Photo by Thomas Galvez via flickr

Tunisia. Egypt. Libya. Yemen. Spain.  United States.  Many authors have claimed that protests in these and other countries can be seen as a worldwide movement against inequality.  And, recent New York Times articles add another pin on the world map of protest movements by covering recent protests in Wukan, China, over land seizures.  According to one article, protests in China are becoming increasingly common,

…a reflection of the widening income gap and deepening unhappiness with official corruption and an unresponsive legal system. But the clashes in Wukan, which first erupted in September, are unusual for their longevity — and for the brazenness of the villagers as they call attention to their frustrations. Despite the government’s best efforts to control social media outlets, such frustrations have only grown as millions of Chinese gain access to unofficial sources of information and use new tools to organize protests.

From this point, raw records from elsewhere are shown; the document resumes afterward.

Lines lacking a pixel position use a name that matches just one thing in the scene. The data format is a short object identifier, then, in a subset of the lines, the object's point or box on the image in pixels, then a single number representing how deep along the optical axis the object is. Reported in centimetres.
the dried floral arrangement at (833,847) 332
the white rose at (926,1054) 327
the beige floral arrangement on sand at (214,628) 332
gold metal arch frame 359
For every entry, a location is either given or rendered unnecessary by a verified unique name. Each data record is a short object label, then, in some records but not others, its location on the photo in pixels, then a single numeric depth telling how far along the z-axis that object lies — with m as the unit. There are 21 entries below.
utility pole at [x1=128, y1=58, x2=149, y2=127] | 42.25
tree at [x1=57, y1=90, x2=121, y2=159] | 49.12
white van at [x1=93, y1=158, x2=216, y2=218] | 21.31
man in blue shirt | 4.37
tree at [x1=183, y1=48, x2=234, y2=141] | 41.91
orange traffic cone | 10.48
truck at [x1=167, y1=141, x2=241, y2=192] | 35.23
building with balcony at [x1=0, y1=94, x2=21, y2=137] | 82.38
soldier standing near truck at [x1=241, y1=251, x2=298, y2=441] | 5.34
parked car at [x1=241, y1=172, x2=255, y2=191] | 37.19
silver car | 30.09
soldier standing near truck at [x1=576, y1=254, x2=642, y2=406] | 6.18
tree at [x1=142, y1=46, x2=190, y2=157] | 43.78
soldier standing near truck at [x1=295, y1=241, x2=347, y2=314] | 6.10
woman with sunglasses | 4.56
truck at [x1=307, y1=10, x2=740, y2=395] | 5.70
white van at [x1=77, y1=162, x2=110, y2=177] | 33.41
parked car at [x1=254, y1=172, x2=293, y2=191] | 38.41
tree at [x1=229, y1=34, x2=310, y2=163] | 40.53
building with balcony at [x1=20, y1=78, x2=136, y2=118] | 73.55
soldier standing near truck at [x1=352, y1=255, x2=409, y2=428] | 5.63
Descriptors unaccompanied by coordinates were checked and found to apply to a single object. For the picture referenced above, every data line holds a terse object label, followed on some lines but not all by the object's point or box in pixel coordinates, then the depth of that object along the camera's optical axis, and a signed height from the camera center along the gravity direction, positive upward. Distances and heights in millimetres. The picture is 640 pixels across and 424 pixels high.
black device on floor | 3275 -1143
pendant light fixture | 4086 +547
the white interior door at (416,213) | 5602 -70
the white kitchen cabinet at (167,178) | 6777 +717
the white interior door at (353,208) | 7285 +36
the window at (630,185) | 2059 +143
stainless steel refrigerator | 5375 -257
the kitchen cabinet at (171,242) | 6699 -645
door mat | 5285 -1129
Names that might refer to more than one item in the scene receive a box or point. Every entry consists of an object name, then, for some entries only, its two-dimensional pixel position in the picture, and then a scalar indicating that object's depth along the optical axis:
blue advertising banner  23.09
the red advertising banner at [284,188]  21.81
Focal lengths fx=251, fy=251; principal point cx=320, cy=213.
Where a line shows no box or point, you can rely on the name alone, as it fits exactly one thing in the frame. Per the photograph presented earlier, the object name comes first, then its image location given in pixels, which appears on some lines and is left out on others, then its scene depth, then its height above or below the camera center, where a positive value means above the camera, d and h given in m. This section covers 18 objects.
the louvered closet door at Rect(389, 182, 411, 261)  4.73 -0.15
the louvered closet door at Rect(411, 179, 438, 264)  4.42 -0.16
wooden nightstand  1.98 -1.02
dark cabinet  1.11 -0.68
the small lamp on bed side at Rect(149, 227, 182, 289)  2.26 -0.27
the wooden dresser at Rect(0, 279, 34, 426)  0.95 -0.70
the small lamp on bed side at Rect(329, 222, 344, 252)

Public scenes of dissatisfaction are comparatively rare in China. But last year, there were as many as 180,000 outbursts of what sociologists call “mass incidents,” including strikes, sit-ins, rallies, and violent clashes.  (For comparison, in the mid-1990s, there were fewer than 10,000.)

People don’t have sufficient faith in legal procedures or the media and feel they have no redress when bad things are done to them,” said Martin K. Whyte, a Harvard sociologist who studies Chinese social trends.

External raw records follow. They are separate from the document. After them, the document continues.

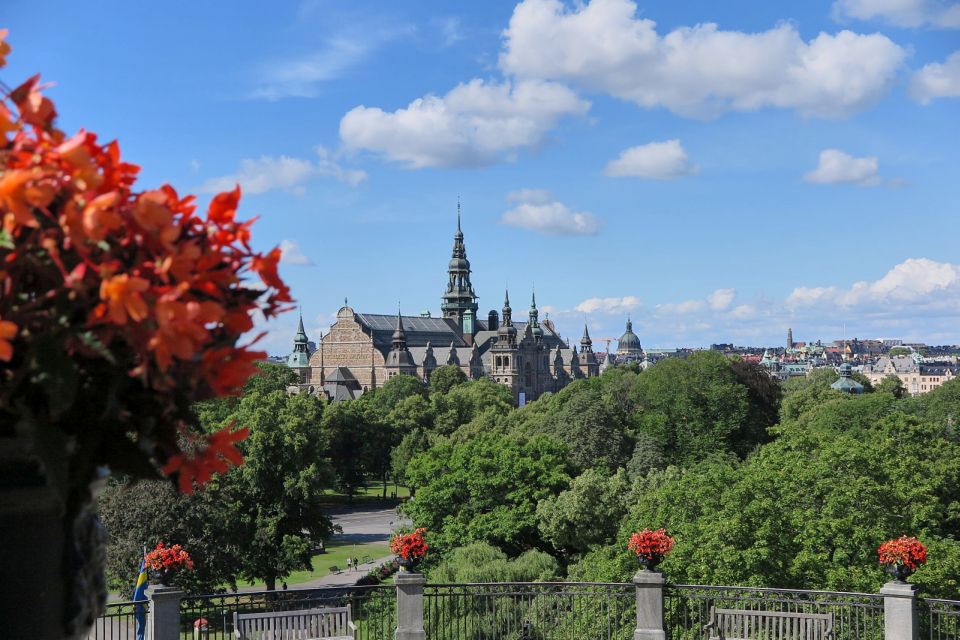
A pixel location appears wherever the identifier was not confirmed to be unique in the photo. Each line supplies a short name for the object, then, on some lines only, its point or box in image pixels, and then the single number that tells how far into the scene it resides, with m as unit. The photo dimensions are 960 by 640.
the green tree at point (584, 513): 31.77
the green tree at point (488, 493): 33.41
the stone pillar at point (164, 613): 10.81
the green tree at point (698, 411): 51.03
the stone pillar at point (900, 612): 11.33
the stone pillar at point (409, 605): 11.91
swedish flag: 11.30
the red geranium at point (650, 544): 11.90
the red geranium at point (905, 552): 11.46
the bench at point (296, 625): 11.35
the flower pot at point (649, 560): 12.01
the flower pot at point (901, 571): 11.46
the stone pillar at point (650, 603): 11.88
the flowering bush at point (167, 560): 10.92
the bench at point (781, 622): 11.52
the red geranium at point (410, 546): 11.98
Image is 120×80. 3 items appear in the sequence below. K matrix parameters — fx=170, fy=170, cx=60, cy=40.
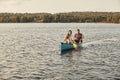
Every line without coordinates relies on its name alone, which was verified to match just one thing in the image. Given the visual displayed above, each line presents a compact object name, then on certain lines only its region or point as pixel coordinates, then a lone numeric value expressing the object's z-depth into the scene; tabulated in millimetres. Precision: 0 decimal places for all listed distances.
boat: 20551
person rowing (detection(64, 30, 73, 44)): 21347
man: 22598
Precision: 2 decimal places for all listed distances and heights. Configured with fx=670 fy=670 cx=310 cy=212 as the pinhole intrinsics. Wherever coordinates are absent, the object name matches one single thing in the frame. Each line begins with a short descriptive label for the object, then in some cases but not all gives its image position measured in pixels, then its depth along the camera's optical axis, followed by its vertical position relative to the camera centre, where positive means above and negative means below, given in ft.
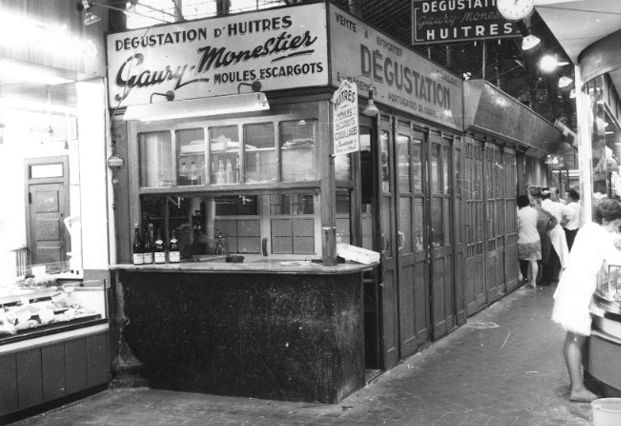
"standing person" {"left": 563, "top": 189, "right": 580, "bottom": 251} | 47.14 -1.18
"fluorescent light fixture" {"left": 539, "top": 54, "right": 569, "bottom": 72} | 43.32 +8.99
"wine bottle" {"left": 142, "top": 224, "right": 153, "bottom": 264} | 22.53 -1.14
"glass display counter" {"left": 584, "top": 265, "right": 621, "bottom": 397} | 18.40 -3.76
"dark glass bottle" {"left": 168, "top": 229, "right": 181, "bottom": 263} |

Some of the protests are a response to worsening pollution, while others are a response to police brutality.  Much of the unrest, including in Wukan, is in response to the seizure of land by private developers or government officials.

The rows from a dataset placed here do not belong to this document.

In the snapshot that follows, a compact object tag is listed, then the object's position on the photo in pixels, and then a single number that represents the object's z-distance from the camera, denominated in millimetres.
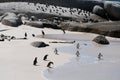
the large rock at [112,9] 67500
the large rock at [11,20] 51469
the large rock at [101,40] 43906
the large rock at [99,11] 68312
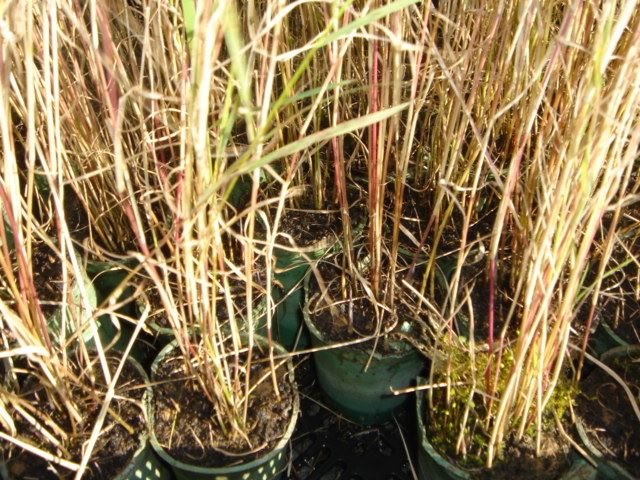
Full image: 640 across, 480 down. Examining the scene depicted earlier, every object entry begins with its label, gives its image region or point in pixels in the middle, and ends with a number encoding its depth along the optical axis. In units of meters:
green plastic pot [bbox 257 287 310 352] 0.96
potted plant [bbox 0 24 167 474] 0.60
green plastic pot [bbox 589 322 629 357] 0.83
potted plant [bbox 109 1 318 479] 0.51
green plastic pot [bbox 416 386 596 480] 0.69
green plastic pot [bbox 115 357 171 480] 0.70
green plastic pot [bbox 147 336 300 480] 0.71
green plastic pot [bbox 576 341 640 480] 0.69
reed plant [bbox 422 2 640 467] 0.49
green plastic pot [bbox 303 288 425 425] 0.81
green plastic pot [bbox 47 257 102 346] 0.80
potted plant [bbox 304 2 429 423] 0.75
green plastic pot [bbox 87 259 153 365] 0.93
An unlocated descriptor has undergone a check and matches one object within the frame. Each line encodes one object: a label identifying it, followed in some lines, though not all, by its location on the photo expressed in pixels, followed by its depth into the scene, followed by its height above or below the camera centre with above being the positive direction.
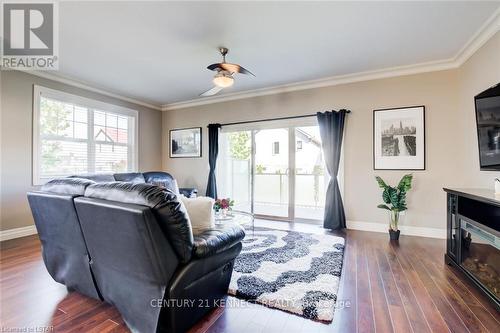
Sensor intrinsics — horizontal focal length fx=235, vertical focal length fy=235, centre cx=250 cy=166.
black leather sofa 1.36 -0.54
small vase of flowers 3.19 -0.52
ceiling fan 2.76 +1.17
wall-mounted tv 2.29 +0.42
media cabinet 1.88 -0.65
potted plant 3.43 -0.46
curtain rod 4.46 +1.00
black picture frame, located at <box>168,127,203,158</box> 5.71 +0.66
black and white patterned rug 1.86 -1.06
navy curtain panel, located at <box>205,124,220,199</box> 5.37 +0.32
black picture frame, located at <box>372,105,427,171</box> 3.64 +0.36
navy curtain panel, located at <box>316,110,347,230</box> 4.08 +0.06
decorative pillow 1.84 -0.35
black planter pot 3.47 -0.99
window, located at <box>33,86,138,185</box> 3.98 +0.63
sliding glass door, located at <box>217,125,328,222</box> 4.55 -0.09
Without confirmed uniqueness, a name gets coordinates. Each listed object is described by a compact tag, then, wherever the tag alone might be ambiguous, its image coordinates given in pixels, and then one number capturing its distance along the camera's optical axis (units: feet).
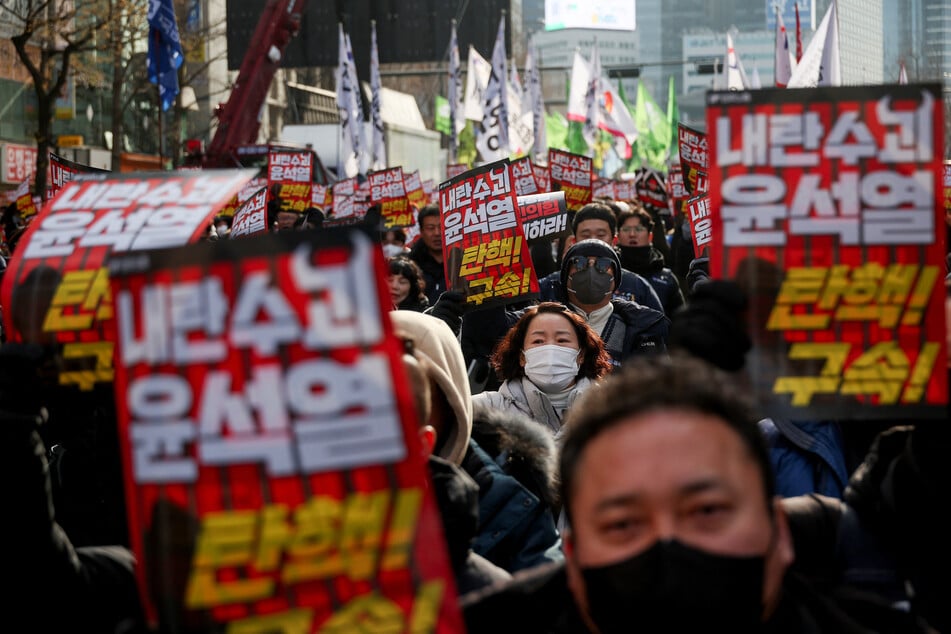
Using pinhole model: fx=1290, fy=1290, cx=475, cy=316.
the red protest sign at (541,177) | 47.06
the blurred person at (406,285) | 23.29
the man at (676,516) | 5.77
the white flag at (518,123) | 90.49
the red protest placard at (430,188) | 74.28
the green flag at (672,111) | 123.34
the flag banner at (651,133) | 127.44
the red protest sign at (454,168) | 74.94
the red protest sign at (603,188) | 64.23
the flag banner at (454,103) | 93.35
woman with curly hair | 16.08
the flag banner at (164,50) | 52.34
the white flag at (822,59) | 45.78
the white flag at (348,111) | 72.02
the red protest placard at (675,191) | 49.11
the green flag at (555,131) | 125.18
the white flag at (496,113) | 65.22
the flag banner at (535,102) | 94.18
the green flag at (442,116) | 138.00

The discontent in Wukan has been simmering for more than a decade. Residents say land seizures began in the late 1990s, when officials began selling off farmland for industrial parks and apartment complexes. Villagers say more than 1,000 acres have been seized and resold to developers in the past decade or so.  The residents’ ire exploded in September, when thousands of people took to the streets to protest the sale of a village-owned pig farm for luxury housing that netted the government $156 million.

The rest of the article gives more detail on the specific incidents in Wakun.  But, multiple recent new stories on protests in China posit that these events are not isolated and are instead connected across China.  And, to some, these protests are connected to others across borders and oceans as well.